== Records supplied
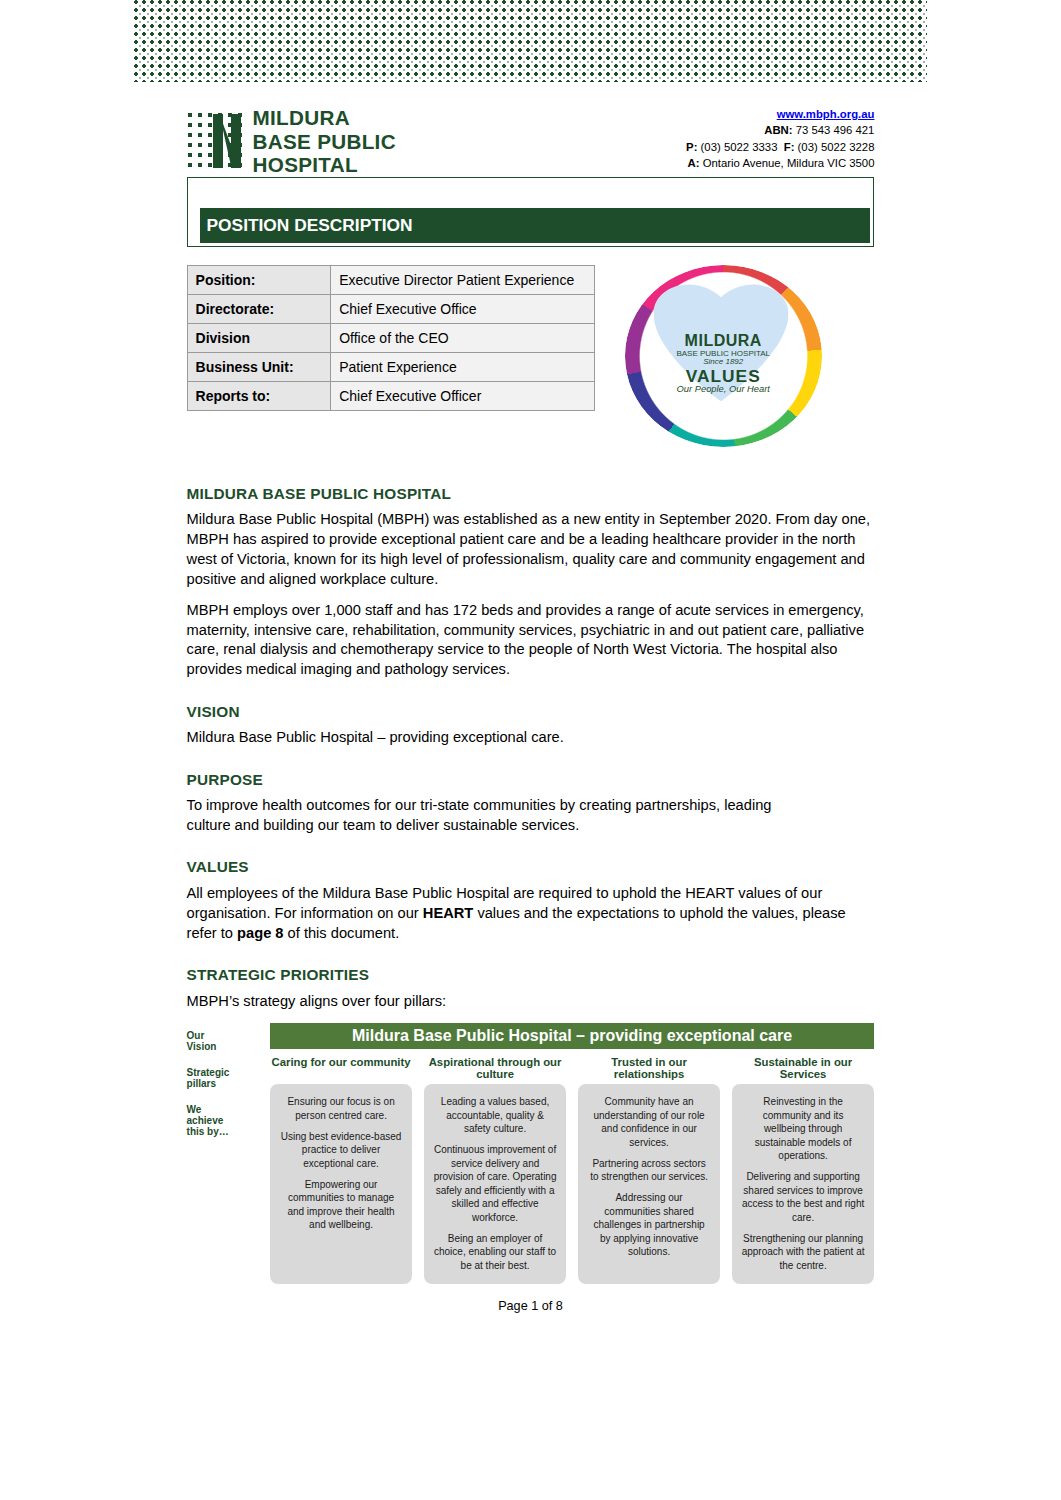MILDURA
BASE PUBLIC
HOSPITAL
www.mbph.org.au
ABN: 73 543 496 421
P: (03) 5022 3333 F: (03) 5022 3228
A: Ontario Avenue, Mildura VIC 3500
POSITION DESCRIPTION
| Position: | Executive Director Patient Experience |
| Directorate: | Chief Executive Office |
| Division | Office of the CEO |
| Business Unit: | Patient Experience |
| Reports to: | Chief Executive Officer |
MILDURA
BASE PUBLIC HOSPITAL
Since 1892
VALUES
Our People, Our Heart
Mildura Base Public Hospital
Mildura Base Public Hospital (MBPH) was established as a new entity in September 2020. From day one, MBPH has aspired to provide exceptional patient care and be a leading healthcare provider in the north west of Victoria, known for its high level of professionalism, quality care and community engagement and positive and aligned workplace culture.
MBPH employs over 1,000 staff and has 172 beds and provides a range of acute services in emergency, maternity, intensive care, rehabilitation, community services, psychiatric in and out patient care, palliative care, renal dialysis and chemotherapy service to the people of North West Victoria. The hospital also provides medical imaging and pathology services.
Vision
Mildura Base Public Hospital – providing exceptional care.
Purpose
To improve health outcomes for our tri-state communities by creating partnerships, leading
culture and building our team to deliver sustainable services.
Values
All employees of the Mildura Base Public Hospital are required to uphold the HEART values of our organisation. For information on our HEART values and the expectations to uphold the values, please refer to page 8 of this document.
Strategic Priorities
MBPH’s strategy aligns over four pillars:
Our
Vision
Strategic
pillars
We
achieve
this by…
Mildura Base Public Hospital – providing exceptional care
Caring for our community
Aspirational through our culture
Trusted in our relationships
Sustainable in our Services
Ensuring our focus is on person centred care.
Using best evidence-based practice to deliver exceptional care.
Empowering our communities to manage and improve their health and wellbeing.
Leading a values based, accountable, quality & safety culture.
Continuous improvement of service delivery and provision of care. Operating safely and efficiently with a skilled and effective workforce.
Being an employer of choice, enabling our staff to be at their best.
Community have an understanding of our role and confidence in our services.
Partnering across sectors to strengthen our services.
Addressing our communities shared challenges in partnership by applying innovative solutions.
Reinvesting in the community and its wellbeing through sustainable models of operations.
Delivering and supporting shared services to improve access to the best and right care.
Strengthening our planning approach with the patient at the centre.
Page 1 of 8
====
Activity: In your copy, omit the pictures and restate every line of the data word for word.

Expected output:
MILDURA
BASE PUBLIC
HOSPITAL
www.mbph.org.au
ABN: 73 543 496 421
P: (03) 5022 3333 F: (03) 5022 3228
A: Ontario Avenue, Mildura VIC 3500
POSITION DESCRIPTION
| Position: | Executive Director Patient Experience |
| Directorate: | Chief Executive Office |
| Division | Office of the CEO |
| Business Unit: | Patient Experience |
| Reports to: | Chief Executive Officer |
MILDURA
BASE PUBLIC HOSPITAL
Since 1892
VALUES
Our People, Our Heart
Mildura Base Public Hospital
Mildura Base Public Hospital (MBPH) was established as a new entity in September 2020. From day one, MBPH has aspired to provide exceptional patient care and be a leading healthcare provider in the north west of Victoria, known for its high level of professionalism, quality care and community engagement and positive and aligned workplace culture.
MBPH employs over 1,000 staff and has 172 beds and provides a range of acute services in emergency, maternity, intensive care, rehabilitation, community services, psychiatric in and out patient care, palliative care, renal dialysis and chemotherapy service to the people of North West Victoria. The hospital also provides medical imaging and pathology services.
Vision
Mildura Base Public Hospital – providing exceptional care.
Purpose
To improve health outcomes for our tri-state communities by creating partnerships, leading
culture and building our team to deliver sustainable services.
Values
All employees of the Mildura Base Public Hospital are required to uphold the HEART values of our organisation. For information on our HEART values and the expectations to uphold the values, please refer to page 8 of this document.
Strategic Priorities
MBPH’s strategy aligns over four pillars:
Our
Vision
Strategic
pillars
We
achieve
this by…
Mildura Base Public Hospital – providing exceptional care
Caring for our community
Aspirational through our culture
Trusted in our relationships
Sustainable in our Services
Ensuring our focus is on person centred care.
Using best evidence-based practice to deliver exceptional care.
Empowering our communities to manage and improve their health and wellbeing.
Leading a values based, accountable, quality & safety culture.
Continuous improvement of service delivery and provision of care. Operating safely and efficiently with a skilled and effective workforce.
Being an employer of choice, enabling our staff to be at their best.
Community have an understanding of our role and confidence in our services.
Partnering across sectors to strengthen our services.
Addressing our communities shared challenges in partnership by applying innovative solutions.
Reinvesting in the community and its wellbeing through sustainable models of operations.
Delivering and supporting shared services to improve access to the best and right care.
Strengthening our planning approach with the patient at the centre.
Page 1 of 8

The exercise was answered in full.